L’expérience politique et historique des dernières décennies le montre distinctement : la bêtise d’Etat, l’aliénation étatiste de la conscience politique des gens ordinaires est infiniment et durablement plus nocive au peuple quand elle est de gauche que quand elle est de droite et que se trouve plus brouillée que jamais sa capacité à identifier l’ennemi et à faire front contre lui.
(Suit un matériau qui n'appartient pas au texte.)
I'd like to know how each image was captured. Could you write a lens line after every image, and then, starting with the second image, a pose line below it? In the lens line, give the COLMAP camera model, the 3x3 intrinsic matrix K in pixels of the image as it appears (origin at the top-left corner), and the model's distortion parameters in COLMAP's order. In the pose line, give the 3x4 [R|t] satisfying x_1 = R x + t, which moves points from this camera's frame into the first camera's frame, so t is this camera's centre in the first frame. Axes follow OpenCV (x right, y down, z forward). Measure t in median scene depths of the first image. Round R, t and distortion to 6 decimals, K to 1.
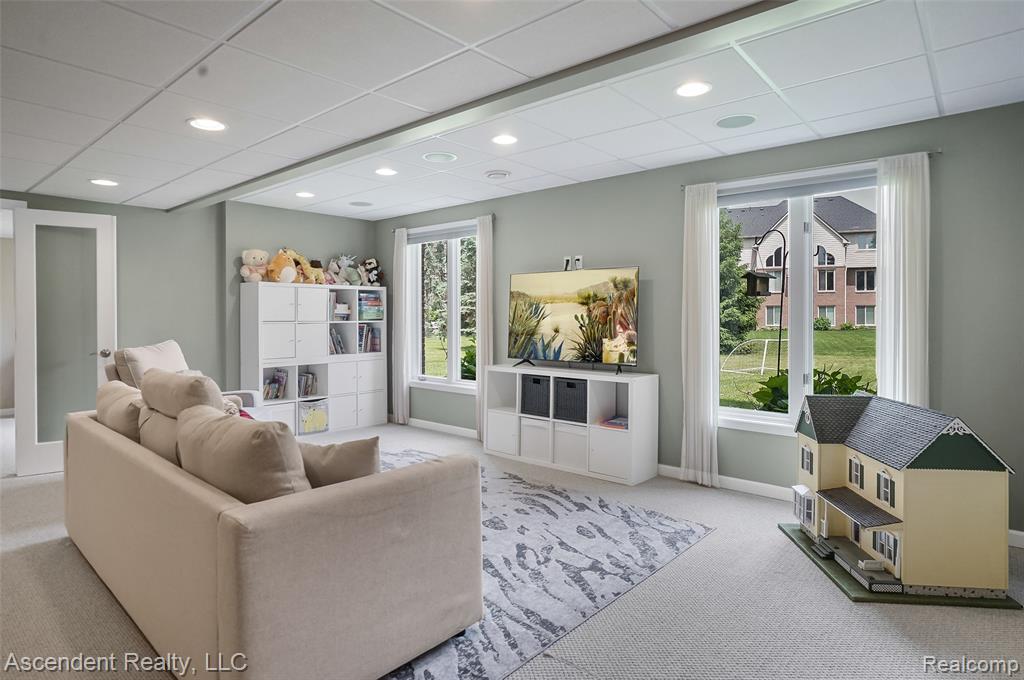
lens RADIAL K [[568.7, 0, 529.0], [0, 568.7, 312.2], [0, 0, 1]] dist [-0.035926, 0.025595]
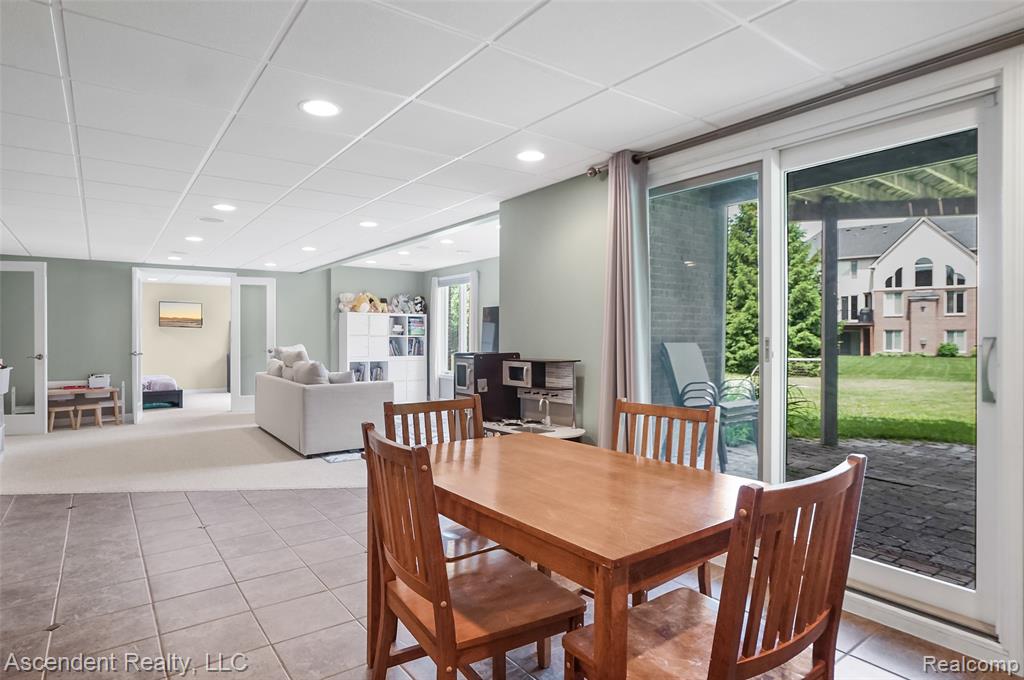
lens RADIAL K [[568.7, 0, 514.9], [0, 568.7, 337.8], [0, 0, 1]] dist [-0.035926, 0.025595]
pose [[0.971636, 0.007370, -0.236366, 0.370506], [-0.006410, 0.999968, 0.004830, 0.011745], [0.236394, -0.003178, 0.971652, -0.490034]]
En fait, lorsqu’on valide l’idéologie électorale du moindre mal, ce pour quoi l’on vote, chaque fois, ce n’est pas pour tel ou tel candidat censé nous sauver du pire ou nous en débarrasser, c’est pour la continuité de ce système, dont nous avons vu que le propre est de rétablir notre condition de minorité et qui est qui est un régime d’extermination perpétuelle de la politique vive. C’est cela que l’on valide et que l’on légitime, inopinément mais continûment, et non pas le pluralisme ou la capacité illusoire de l’électeur à se donner les dirigeants qui lui conviennent.
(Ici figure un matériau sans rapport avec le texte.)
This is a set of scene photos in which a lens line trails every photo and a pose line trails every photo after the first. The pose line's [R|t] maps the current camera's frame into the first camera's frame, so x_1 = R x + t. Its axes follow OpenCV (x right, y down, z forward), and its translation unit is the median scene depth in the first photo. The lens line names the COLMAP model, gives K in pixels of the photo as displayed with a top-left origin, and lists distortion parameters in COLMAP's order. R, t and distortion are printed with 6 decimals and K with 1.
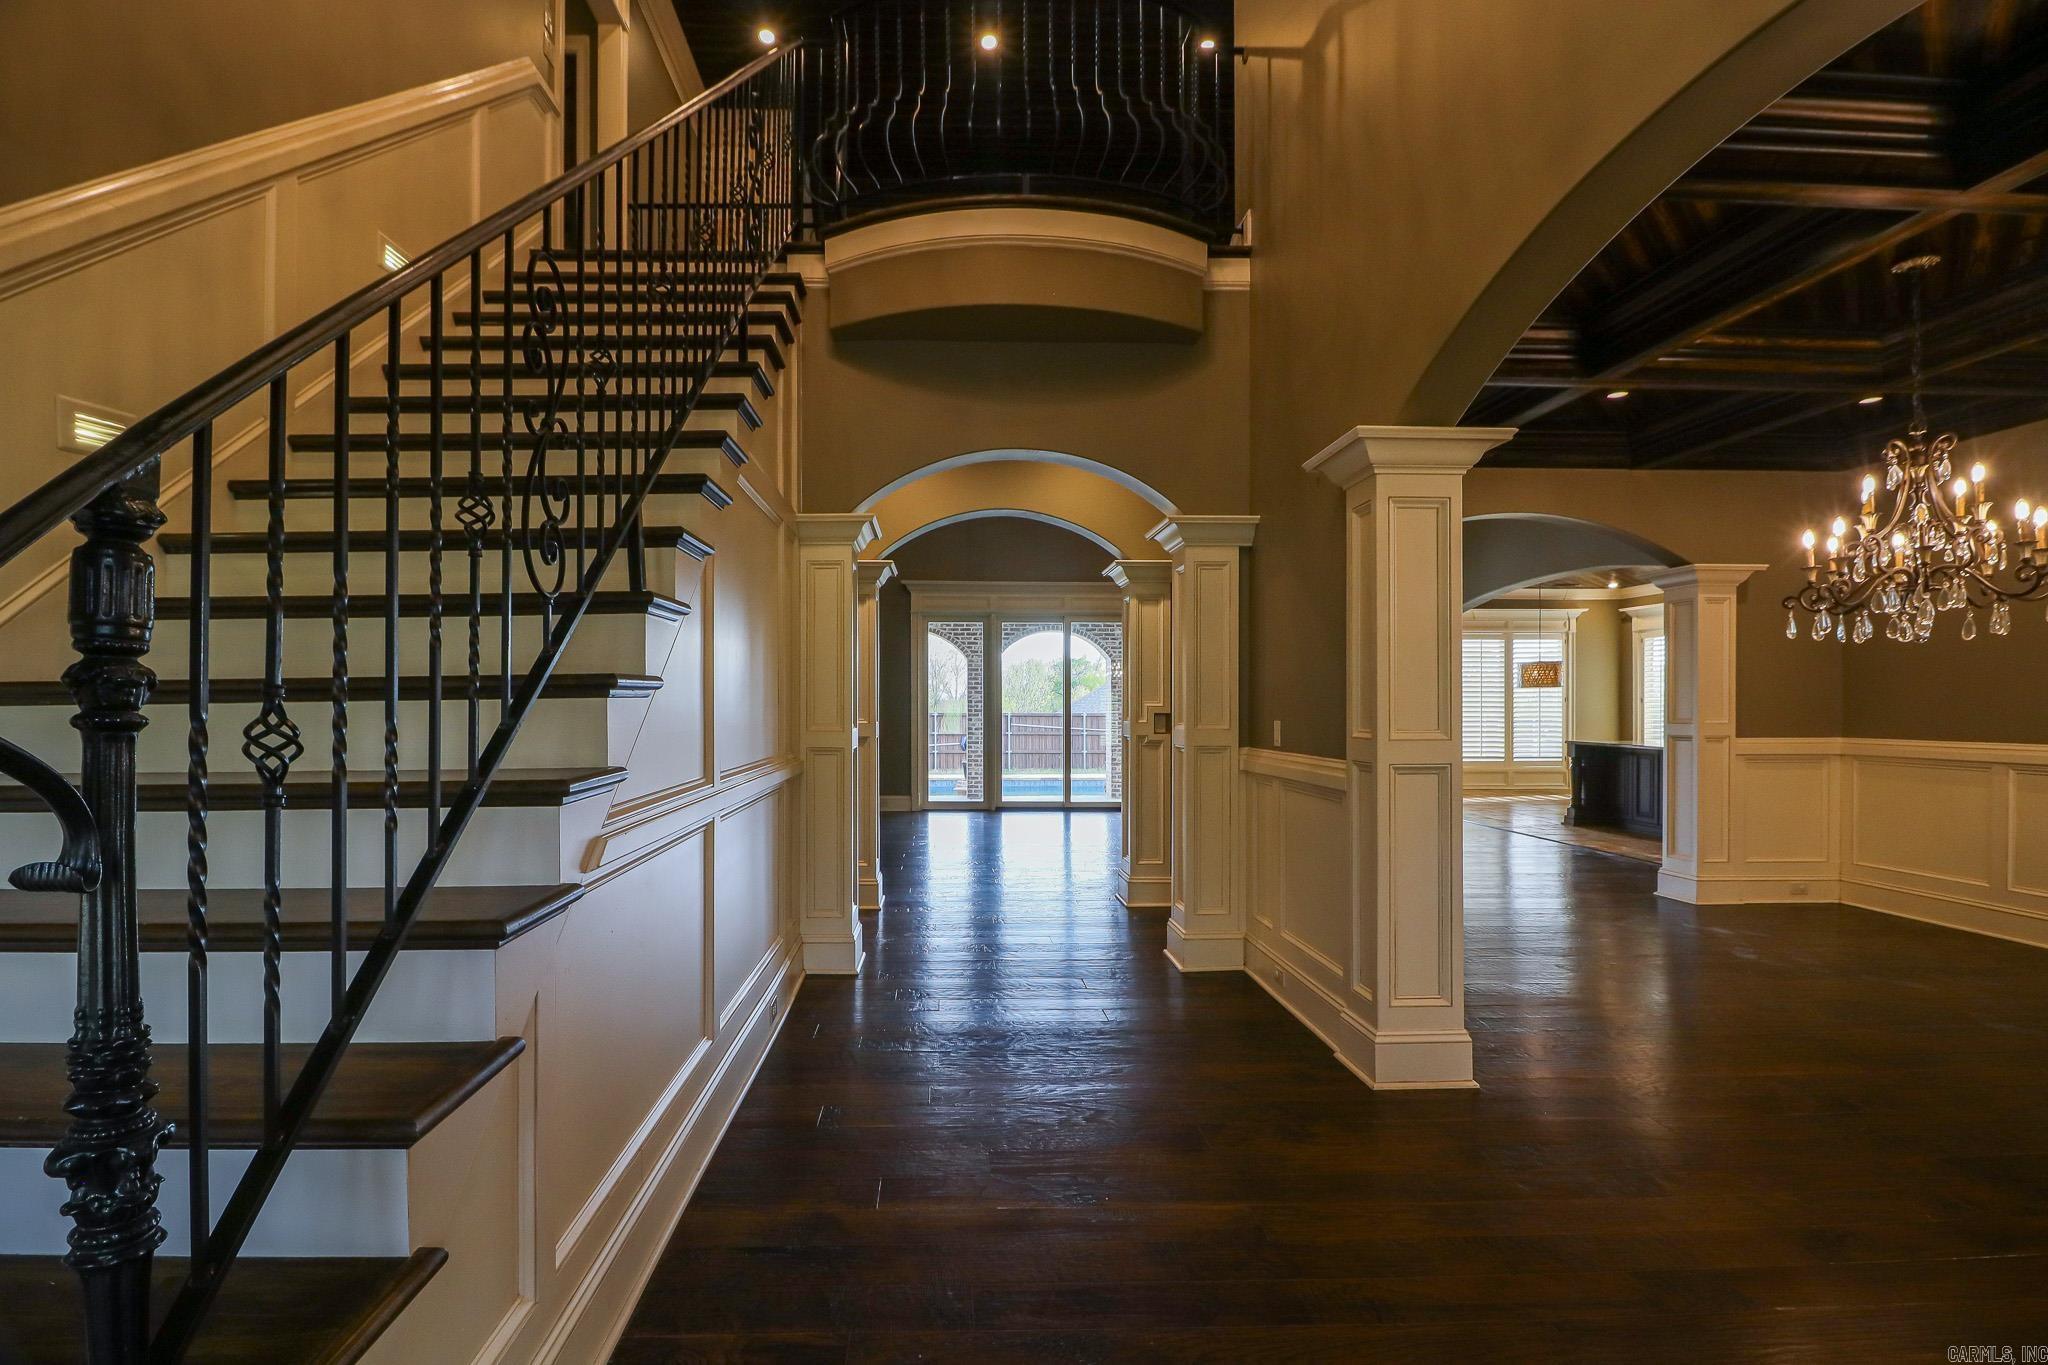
lens RADIAL K [[943.9, 0, 1036.2], [0, 943.9, 701.1], [0, 0, 1]] dist [0.017471, -0.012933]
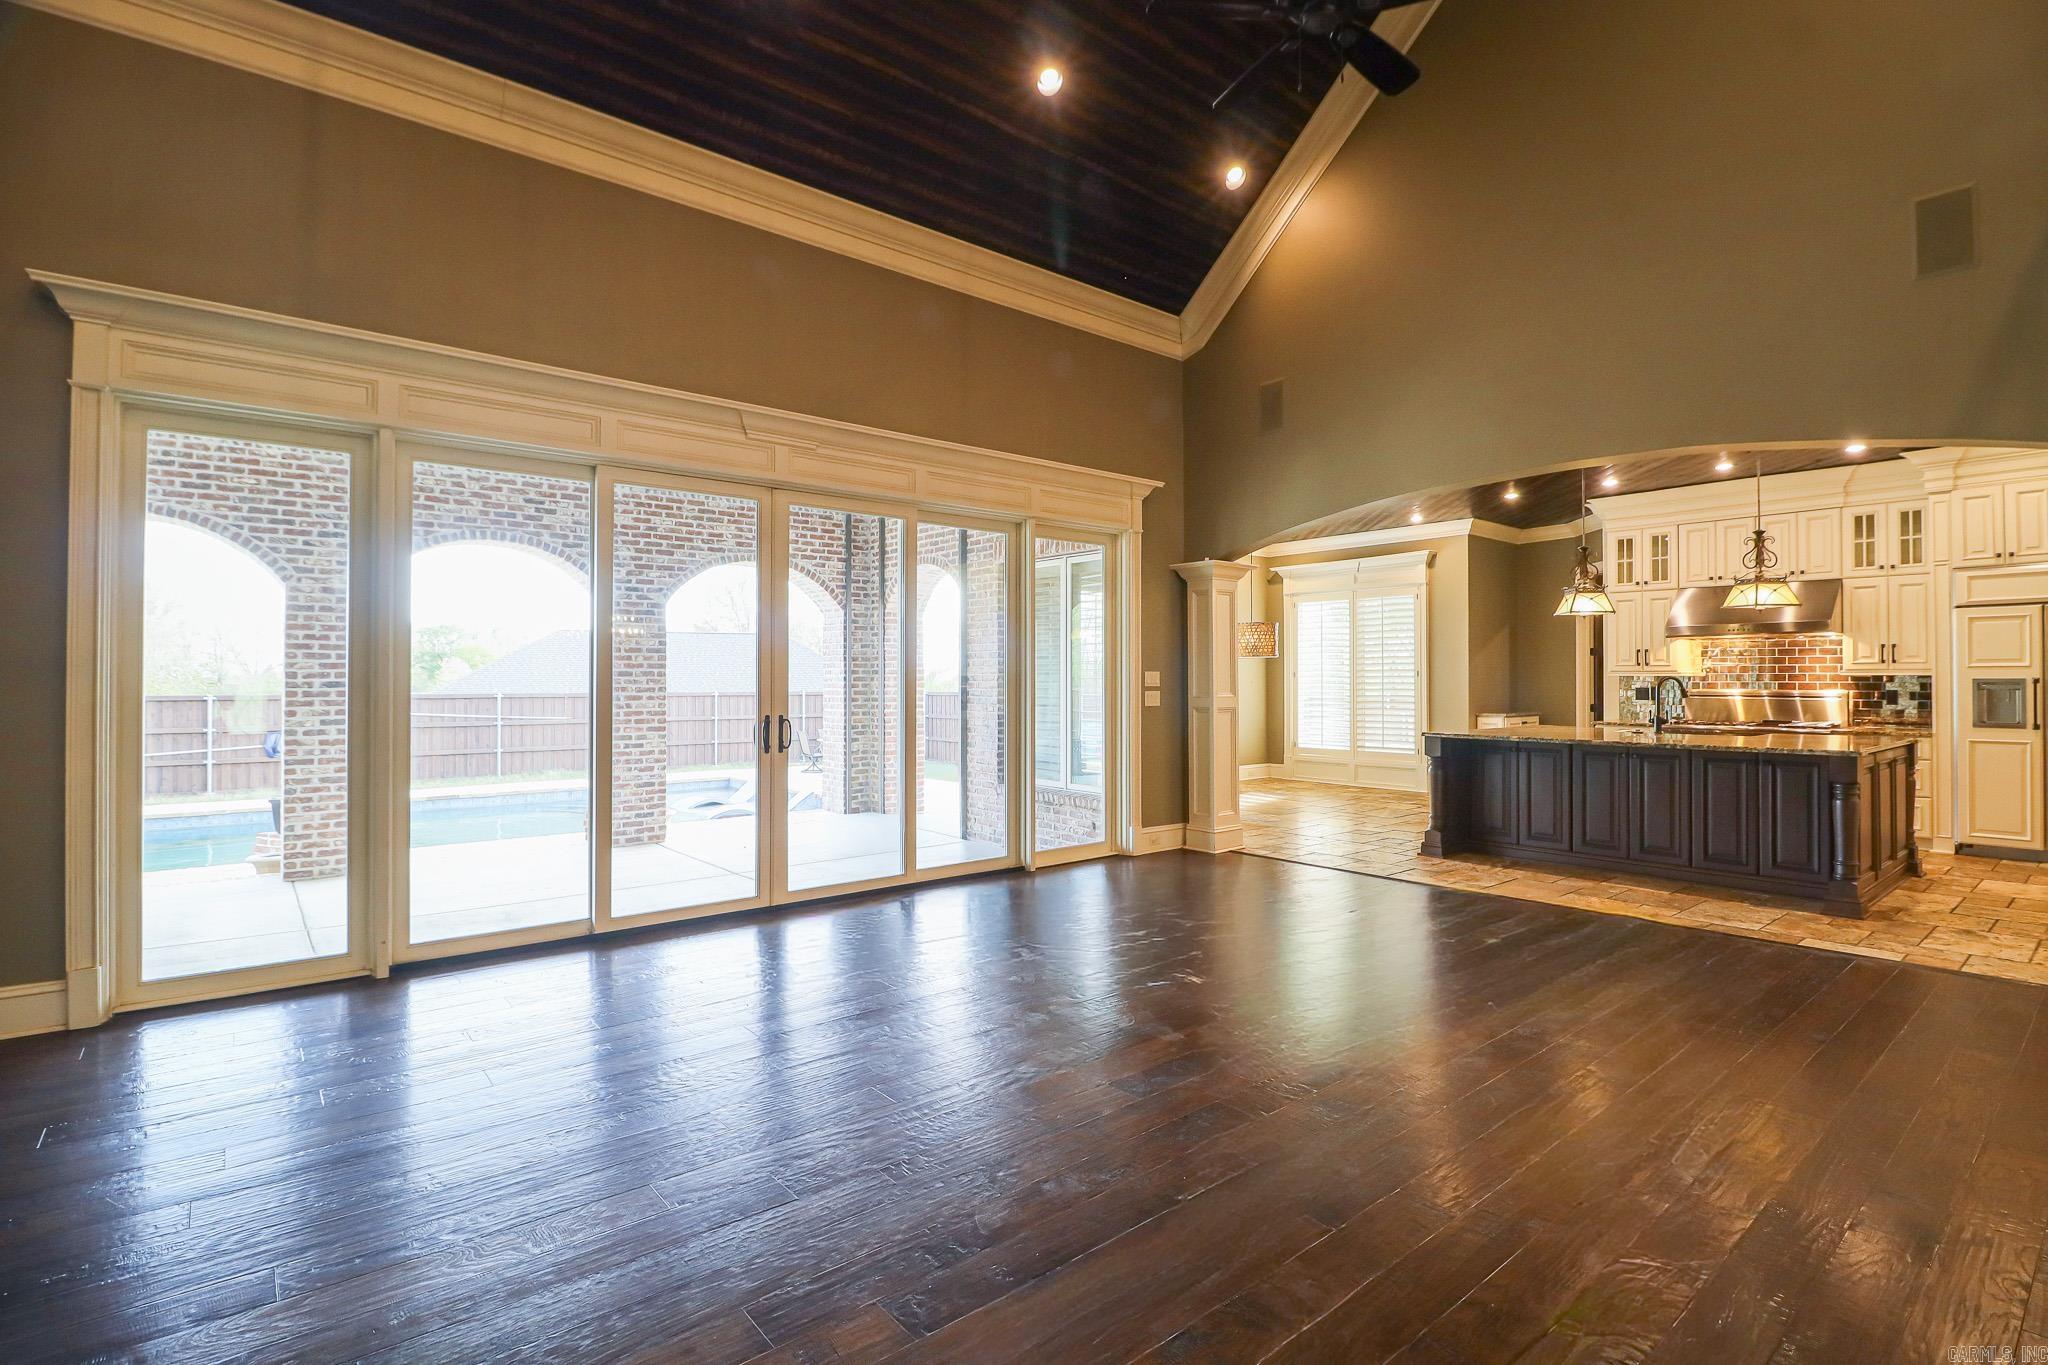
lens RADIAL K [[943.9, 0, 1042.7], [0, 943.9, 672.7], [0, 0, 1]] dist [0.017471, -0.012933]
pose [[0.819912, 0.005980, 0.572458, -0.047181], [-0.002654, 0.999974, -0.006645, 0.003445], [-0.572483, 0.003929, 0.819907, 0.548879]]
Par conséquent, la lutte contre ce processus d’involution, la lutte pour l’autonomie passent par une résistance incessante du quelconque aux injonctions qui lui sont adressées massivement en période électorale, à adopter le parti du moindre mal et à agir en conséquence. Dans les conditions de la démocratie contemporaine, la connaissance des règles et des effets de ce dispositif général, et donc, la disposition à le déjouer est le noyau de toute conscience politique autonome. En ce sens, le refus de pratiquer le culte du moindre mal au second tour de la Présidentielle est une manifestation de maturité et d’endurance politiques (la capacité à assumer une position minoritaire, contre tous les effets de massification, d’agrégation, les chantages moraux, etc.) Bien sûr, cette position se heurte à une objection « forte » : celui qui se dérobe à cette participation est voué à rallier le camp des indifférents, des pêcheurs à la ligne, le troupeau apolitique. C’est vrai. Mais ce qu’il faut affirmer avec force, c’est que cet défaut est moindre que celui du vote effectué sous l’emprise proprement narcotique du discours du moindre mal : en effet, le premier est lucide (le mot fait allusion au titre du roman de José Saramago – La lucidité – qui traite de ces questions avec un tranchant admirable) tandis que le second est l’effet d’un irrémédiable obscurcissement de l’entendement politique.

Un dernier mot : la position que je présente ici est absolument distincte de celle d’un Badiou ou des anars qui se fonde sur un refus de principe de toute participation aux élections. Je trouve que cette position relève d’une sorte de fétichisme inversé du dispositif électoral et qu’elle est, à ce titre, aussi puérile, dans son caractère d’intégrisme, que la posture bêtifiante du « devoir électoral ». L’une et l’autre ont en commun d’accorder beaucoup trop d’importance à ce rite républicain, pas spécialement démocratique (du point de vue d’une histoire longue des formes et institutions démocratiques), au point d’en faire une question qui met en jeu des principes. Je pense au contraire que ce n’est pas une question qui met en jeu des principes (grands, forcément) mais plutôt des capacités analytiques, une intelligence des situations. Donc, on peut tout à fait aller voter en faveur d’un candidat, généralement ultra-minoritaire, parce qu’il aura proféré dans le temps de sa campagne, une vérité forte qui réveille la question de l’égalité, de l’histoire coloniale (etc.), de l’horreur nucléaire (etc.), parce qu’il aura brisé le consensus d’airain à propos des ventes-d’armes-qui-crééent-des-emplois, etc. On peut aussi se déplacer pour voter nul ou blanc en rayant d’une belle croix rouge le nom d’un ennemi de l’humanité – çà ne fait de tort à personne et c’est bon pour le moral. Bref, on peut voter, sans accorder à ce geste plus d’importance qu’il n’en a si l’on pense, qu’à l’instant où on l’effectue, il fait sens, fût-ce de façon infime et furtive, et ne contribue en rien à entériner la religion du moindre mal électoral.
Savoir qu’il ne faut pas accorder à ce grand show pathétique et ampoulé plus d’importance qu’il n’en a, c’est là la première manifestation de la maturité politique et de l’autonomie de pensée du sujet contemporain au temps de cette espèce de démocratie-là.